The task —
Only one stretch of the listing below is wanted. Give it again exactly, from the line with "Phenolic | KF079C-032-CH |" through the line with "Thermoplastic | KF079C-032-CS |".

--- Supplied information Enclosed Below ---

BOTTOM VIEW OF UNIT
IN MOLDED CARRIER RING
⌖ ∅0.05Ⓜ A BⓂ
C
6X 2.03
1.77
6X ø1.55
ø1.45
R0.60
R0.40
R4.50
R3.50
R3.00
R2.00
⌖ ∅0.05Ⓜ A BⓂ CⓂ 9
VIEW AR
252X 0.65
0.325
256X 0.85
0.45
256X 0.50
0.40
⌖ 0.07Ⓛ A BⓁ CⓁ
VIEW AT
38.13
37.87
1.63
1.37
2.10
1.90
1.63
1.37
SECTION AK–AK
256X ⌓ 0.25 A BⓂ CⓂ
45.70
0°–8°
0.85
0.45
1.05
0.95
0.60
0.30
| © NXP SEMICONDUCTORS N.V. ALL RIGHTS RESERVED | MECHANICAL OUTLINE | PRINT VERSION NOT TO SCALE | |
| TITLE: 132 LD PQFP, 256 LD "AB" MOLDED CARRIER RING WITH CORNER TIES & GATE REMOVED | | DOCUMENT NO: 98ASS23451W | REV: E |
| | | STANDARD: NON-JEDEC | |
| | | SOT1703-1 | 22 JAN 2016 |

--- End of Enclosed Supplied information ---
--- Supplied information Enclosed Below ---

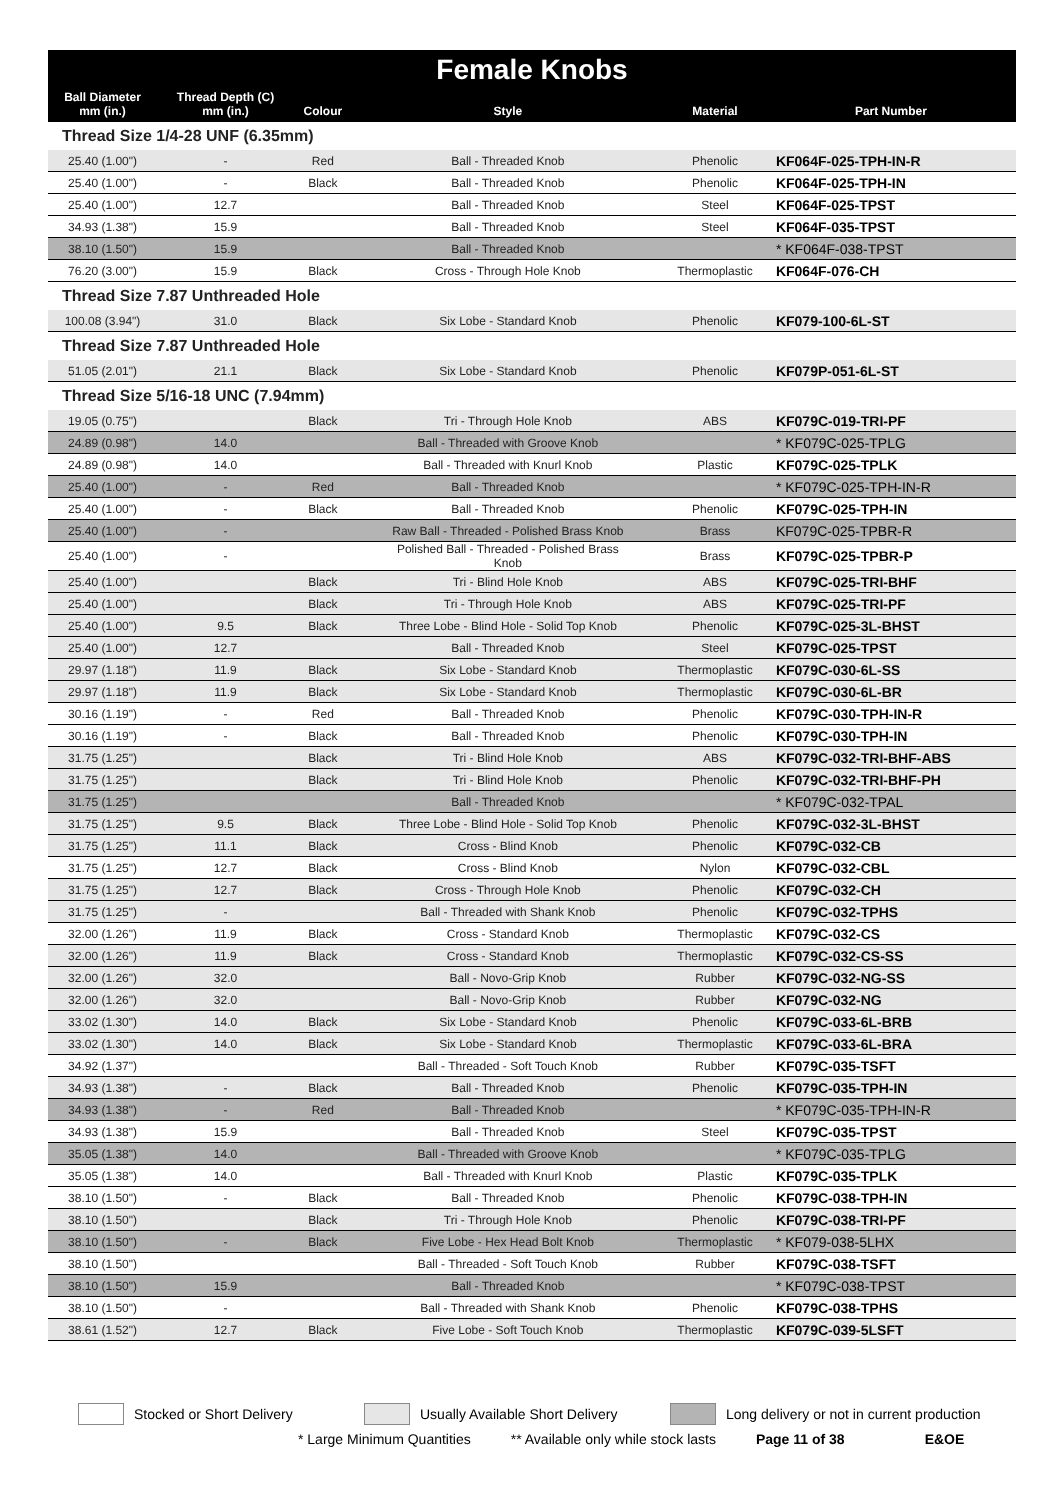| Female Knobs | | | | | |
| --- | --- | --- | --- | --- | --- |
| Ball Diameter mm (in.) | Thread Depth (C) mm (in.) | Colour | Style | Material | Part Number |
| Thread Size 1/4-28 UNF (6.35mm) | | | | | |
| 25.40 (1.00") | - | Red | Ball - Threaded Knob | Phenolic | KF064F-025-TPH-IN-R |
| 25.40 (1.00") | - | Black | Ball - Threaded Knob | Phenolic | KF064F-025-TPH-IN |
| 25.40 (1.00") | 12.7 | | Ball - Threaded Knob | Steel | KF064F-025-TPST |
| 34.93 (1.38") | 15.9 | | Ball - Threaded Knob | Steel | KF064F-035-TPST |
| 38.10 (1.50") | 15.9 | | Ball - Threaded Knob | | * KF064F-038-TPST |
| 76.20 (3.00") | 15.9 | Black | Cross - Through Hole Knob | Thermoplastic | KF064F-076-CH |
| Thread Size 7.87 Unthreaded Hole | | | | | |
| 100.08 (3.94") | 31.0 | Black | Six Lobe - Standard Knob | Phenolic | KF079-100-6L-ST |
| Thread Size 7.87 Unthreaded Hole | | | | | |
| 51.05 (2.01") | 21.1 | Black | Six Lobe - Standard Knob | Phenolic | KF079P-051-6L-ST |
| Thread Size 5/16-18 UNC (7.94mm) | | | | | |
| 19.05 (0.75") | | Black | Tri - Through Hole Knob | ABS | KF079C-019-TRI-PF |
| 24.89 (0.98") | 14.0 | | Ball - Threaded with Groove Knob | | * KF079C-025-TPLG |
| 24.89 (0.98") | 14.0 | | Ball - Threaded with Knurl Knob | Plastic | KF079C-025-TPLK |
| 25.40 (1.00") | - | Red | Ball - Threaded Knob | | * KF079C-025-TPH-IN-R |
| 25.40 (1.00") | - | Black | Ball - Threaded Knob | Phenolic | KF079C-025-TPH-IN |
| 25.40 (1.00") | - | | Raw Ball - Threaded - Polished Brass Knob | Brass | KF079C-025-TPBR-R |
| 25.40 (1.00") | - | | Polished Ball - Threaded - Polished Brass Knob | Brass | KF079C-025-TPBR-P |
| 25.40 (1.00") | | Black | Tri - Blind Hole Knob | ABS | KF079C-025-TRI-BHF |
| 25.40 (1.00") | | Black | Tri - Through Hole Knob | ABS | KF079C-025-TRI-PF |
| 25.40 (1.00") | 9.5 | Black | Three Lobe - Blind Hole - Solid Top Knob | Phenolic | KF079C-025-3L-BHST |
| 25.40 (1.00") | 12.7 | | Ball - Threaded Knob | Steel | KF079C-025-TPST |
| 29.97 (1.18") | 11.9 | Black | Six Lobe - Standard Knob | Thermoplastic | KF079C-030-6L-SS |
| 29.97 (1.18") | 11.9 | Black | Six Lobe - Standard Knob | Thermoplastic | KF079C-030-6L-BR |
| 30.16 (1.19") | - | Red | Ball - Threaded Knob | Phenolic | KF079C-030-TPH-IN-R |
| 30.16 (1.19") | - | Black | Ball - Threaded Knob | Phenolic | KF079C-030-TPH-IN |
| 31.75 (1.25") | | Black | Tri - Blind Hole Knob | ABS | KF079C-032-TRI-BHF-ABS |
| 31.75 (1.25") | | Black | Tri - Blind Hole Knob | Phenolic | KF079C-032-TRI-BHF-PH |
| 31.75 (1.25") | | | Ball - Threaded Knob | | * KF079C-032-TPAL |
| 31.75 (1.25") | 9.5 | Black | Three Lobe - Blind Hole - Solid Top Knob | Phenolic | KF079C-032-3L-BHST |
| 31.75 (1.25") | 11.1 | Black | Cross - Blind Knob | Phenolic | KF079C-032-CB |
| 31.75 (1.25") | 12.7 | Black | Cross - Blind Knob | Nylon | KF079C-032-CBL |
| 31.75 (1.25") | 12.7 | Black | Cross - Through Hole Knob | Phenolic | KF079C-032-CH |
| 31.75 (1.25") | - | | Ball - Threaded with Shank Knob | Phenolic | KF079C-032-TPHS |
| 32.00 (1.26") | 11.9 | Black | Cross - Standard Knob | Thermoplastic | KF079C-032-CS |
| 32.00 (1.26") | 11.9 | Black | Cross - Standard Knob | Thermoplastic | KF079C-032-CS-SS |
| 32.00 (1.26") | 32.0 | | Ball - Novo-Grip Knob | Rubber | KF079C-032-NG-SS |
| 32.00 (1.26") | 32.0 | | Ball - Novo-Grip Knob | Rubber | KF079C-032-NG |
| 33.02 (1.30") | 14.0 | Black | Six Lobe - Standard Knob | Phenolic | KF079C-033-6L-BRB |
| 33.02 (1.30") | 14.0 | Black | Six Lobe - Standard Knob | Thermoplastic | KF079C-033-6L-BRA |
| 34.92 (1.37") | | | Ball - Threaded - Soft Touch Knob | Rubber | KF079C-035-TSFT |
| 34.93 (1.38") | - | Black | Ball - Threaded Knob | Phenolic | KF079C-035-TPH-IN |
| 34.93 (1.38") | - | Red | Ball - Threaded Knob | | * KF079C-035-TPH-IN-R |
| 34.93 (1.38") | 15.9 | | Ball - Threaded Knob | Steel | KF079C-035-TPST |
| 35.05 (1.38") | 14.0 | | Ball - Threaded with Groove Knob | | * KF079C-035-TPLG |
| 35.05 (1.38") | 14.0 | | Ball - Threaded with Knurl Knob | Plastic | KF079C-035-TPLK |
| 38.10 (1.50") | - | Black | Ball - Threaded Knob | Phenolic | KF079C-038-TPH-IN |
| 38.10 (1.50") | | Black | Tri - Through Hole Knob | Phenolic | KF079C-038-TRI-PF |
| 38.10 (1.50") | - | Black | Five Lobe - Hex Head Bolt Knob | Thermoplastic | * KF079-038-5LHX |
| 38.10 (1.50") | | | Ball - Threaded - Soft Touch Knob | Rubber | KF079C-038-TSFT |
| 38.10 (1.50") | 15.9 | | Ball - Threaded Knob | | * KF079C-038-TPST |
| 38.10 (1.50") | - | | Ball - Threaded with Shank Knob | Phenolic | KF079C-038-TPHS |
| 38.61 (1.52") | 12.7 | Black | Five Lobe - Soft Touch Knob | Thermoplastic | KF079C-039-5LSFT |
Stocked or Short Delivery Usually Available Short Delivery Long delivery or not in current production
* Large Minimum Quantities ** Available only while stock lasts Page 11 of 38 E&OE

--- End of Enclosed Supplied information ---

Exercise answer —
| 31.75 (1.25") | 12.7 | Black | Cross - Through Hole Knob | Phenolic | KF079C-032-CH |
| 31.75 (1.25") | - | | Ball - Threaded with Shank Knob | Phenolic | KF079C-032-TPHS |
| 32.00 (1.26") | 11.9 | Black | Cross - Standard Knob | Thermoplastic | KF079C-032-CS |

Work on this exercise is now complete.